Все эти годы в России были для Апостола восхождением на Голгофу, и теперь ему предстояло самое страшное — отдать на распятие не тело (как это сделал Сын), а душу. Суть этих предсмертных мук состояла в том, чтобы вынести на свет Божий зло тех людей, которые окружали и стерегли его последние четырнадцать лет. Эти люди были высокими чинами тайной полиции России, отставным полковником которой числился в секретных анналах и сам Апостол. И хотя в его многотомном деле содержались всевозможные подписки и расписки, по которым он сам приговаривал себя к смертной казни в случае разглашения государственной тайны или измены Родине, никаким предателем он быть не мог, ибо был послан Всевышним в земное исчадие ада, чтобы внедриться, разглядеть, собрать полную информацию для глубокого анализа происходящего. Именно такую аналитическую справку и должен был представить Иуда Фома в духовную канцелярию к концу двадцатого века незадолго перед вторым пришествием Иисуса теперь уже в Россию.
Но и тайная полиция не дремала. Две скрытые телекамеры в кухне и комнате Апостола денно и нощно записывали каждый его шаг, каждое слово, сказанное им его соседу-философу. А после того как эксперты несколько раз прокрутили пленку с его песней о любви, шеф управления наложил визу на план операции "Апостол-119". Начиналась она следующим утром…
Ночью Апостола сковал сердечный приступ. Онемела левая половина тела. Радужные круги перед глазами лопались как воздушные шары, на их месте возникали дыры с едва светящимися точками в центре. По ряду симптомов Апостол понял, что что-то неладное с костным мозгом. Надо было немедленно вызывать Валентину — врача гипнонарколога, которая вытаскивала его из хронических запоев. Но время… На часах было всего три пятнадцать, а раньше десяти она все равно не появится. Значит, надо как-то забыться на несколько часов. Но как?
Прикинув несколько вариантов, он заплакал от бессилия перед судьбой. Вариант был только один — будить Андрея Ивановича. Что он и сделал. Просидев с соседом до шести утра и опорожнив еще две бутылки, он кое-как протянул до девяти и позвонил врачу.
Валентина приехала через час. И не одна. Взглянув на ее спутницу, Апостол обомлел — еврейка лет семнадцати, которая, казалось, по дьявольскому наущению попала вместо конкурса красоты к нему на квартиру. Но самое потрясающее — она была как две капли похожа на ту сандарукскую флейтистку из второго века…
— Это Ира, сестра милосердия из благотворительного фонда, — представила свою спутницу Валентина. — Вы, Фома Иосифович, ложитесь в постель, сейчас я вас напичкаю инъекциями, а Ира посидит с вами до вечера.

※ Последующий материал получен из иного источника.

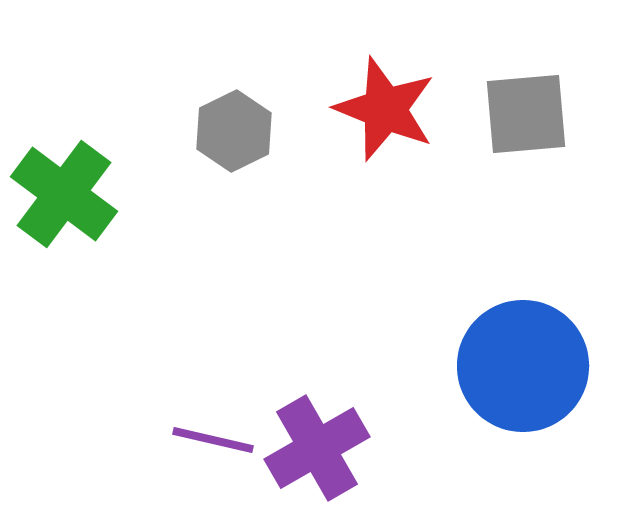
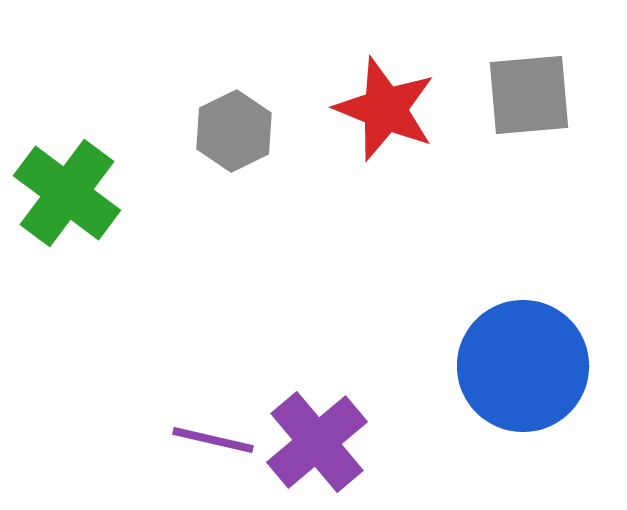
gray square: moved 3 px right, 19 px up
green cross: moved 3 px right, 1 px up
purple cross: moved 6 px up; rotated 10 degrees counterclockwise
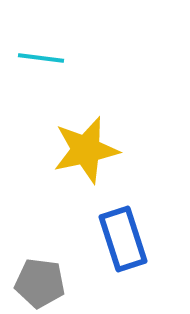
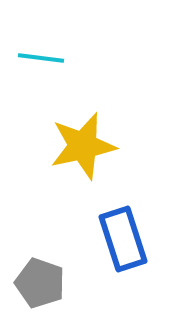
yellow star: moved 3 px left, 4 px up
gray pentagon: rotated 12 degrees clockwise
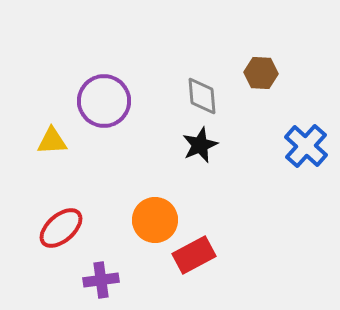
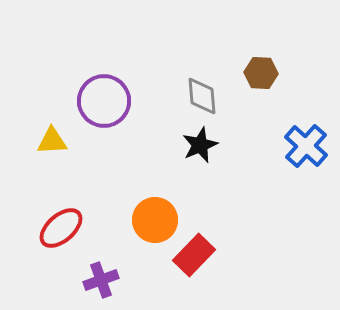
red rectangle: rotated 18 degrees counterclockwise
purple cross: rotated 12 degrees counterclockwise
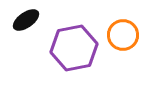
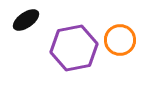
orange circle: moved 3 px left, 5 px down
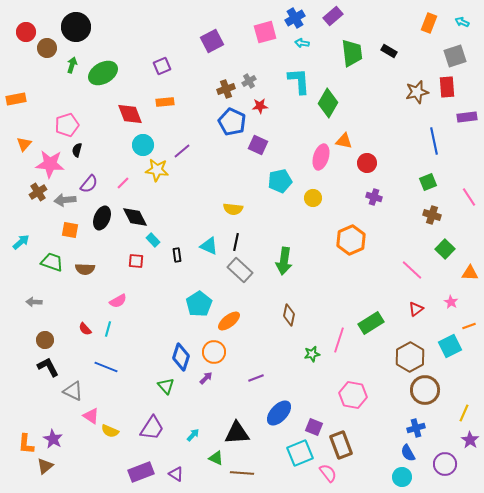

"Что-то она не похожа на сиделку", — отметил про себя Апостол, но тут его закачало, и он поплыл, вовремя подхваченный женщинами.

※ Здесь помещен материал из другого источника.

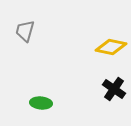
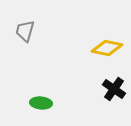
yellow diamond: moved 4 px left, 1 px down
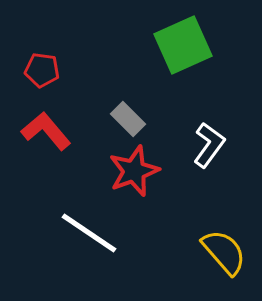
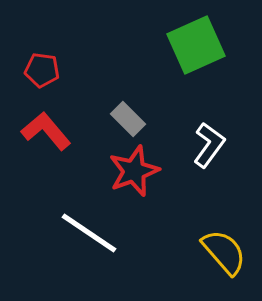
green square: moved 13 px right
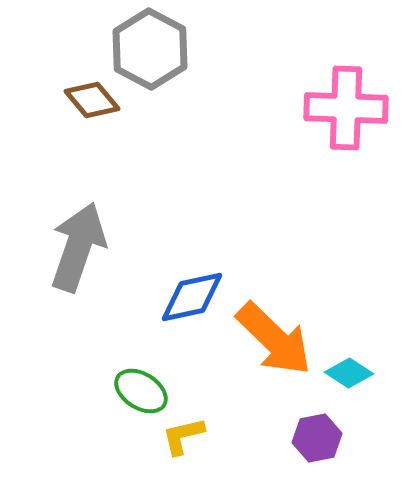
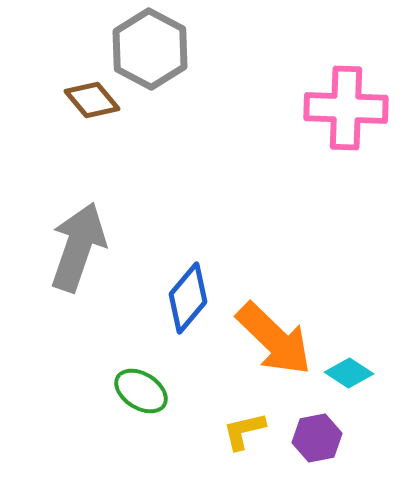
blue diamond: moved 4 px left, 1 px down; rotated 38 degrees counterclockwise
yellow L-shape: moved 61 px right, 5 px up
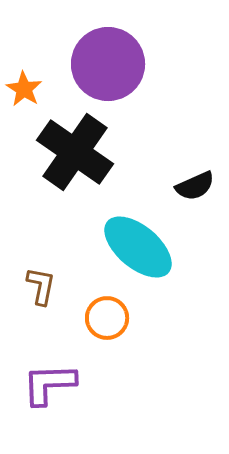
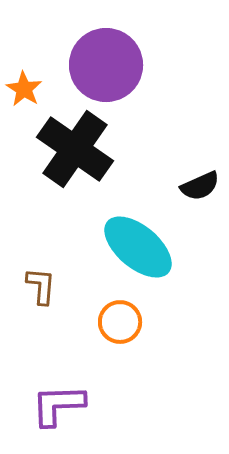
purple circle: moved 2 px left, 1 px down
black cross: moved 3 px up
black semicircle: moved 5 px right
brown L-shape: rotated 6 degrees counterclockwise
orange circle: moved 13 px right, 4 px down
purple L-shape: moved 9 px right, 21 px down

Его заставили выпить целую горсть разноцветных таблеток в яичном белке, искололи обе ягодицы, ввели в вену огромный шприц жидкости, которая, казалось, сжигала огнем его отравленную алкоголем кровь. Когда жар утих, у Апостола поднялась высокая температура, и он заметался по постели, как уж на сковороде. Ирина с трудом удерживала его на софе. Потом тело обмякло, и Апостол проваливался в полузабытье.
Когда он очнулся, то увидел перед собой сиделку в купальном костюме. Тело ее было настолько совершенным, что слепило и ранило до боли, заглушая муки души и тела. Он ощутил эрекцию, сопровождающуюся бешеным стуком сердца.

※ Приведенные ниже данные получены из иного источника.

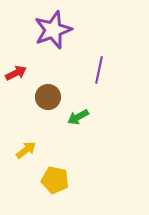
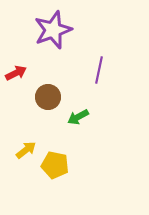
yellow pentagon: moved 15 px up
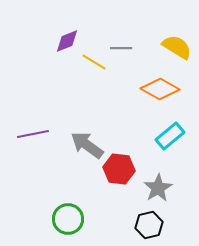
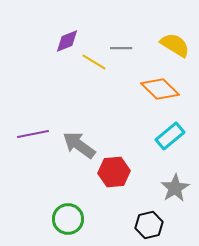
yellow semicircle: moved 2 px left, 2 px up
orange diamond: rotated 15 degrees clockwise
gray arrow: moved 8 px left
red hexagon: moved 5 px left, 3 px down; rotated 12 degrees counterclockwise
gray star: moved 17 px right
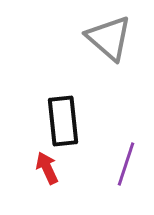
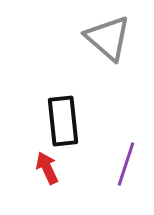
gray triangle: moved 1 px left
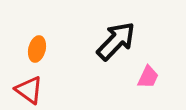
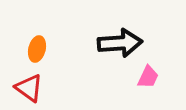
black arrow: moved 4 px right, 2 px down; rotated 42 degrees clockwise
red triangle: moved 2 px up
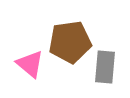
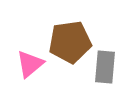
pink triangle: rotated 40 degrees clockwise
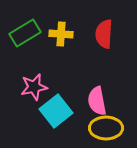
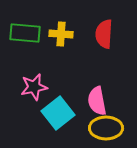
green rectangle: rotated 36 degrees clockwise
cyan square: moved 2 px right, 2 px down
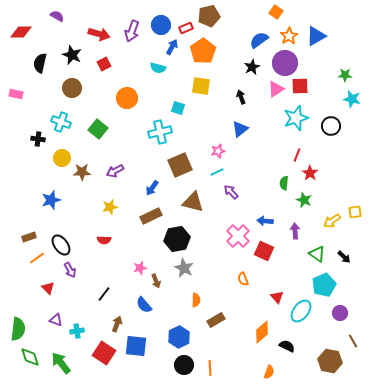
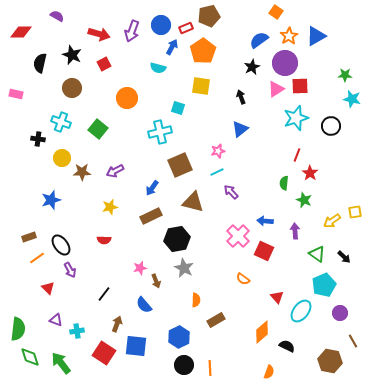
orange semicircle at (243, 279): rotated 32 degrees counterclockwise
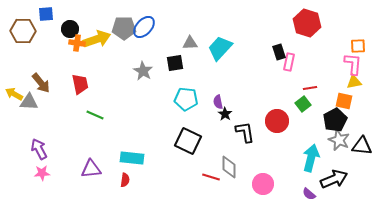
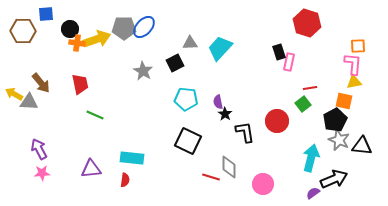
black square at (175, 63): rotated 18 degrees counterclockwise
purple semicircle at (309, 194): moved 4 px right, 1 px up; rotated 104 degrees clockwise
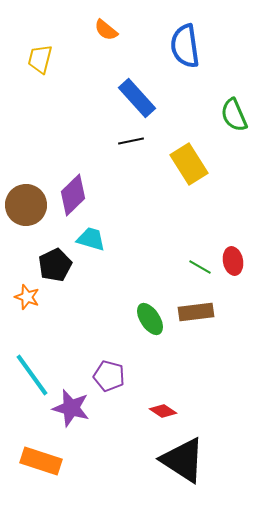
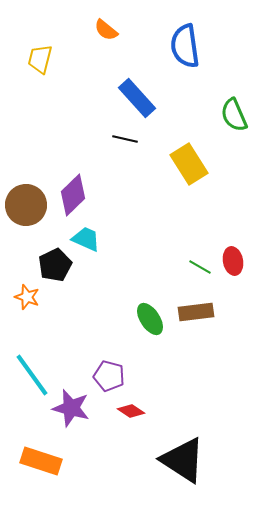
black line: moved 6 px left, 2 px up; rotated 25 degrees clockwise
cyan trapezoid: moved 5 px left; rotated 8 degrees clockwise
red diamond: moved 32 px left
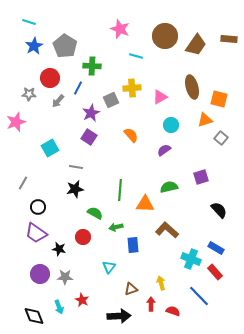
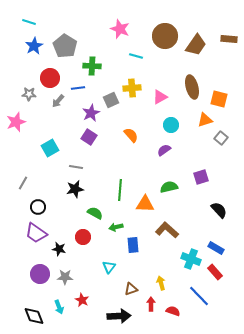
blue line at (78, 88): rotated 56 degrees clockwise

— Мне стало жарко, и я сняла платье, пока вы спали. Извините, пожалуйста, — проговорила она, смущенно улыбнувшись.
— Что ты, что ты! — заволновался Апостол. — Ты — чудо небесное. Иди ко мне поближе. Я расскажу тебе о нашей встрече в Сандаруке. Это было очень-очень давно. Ведь мы же уже встречались, не правда ли?
— И ты споешь мне свою песнь о любви по-древнееврейски?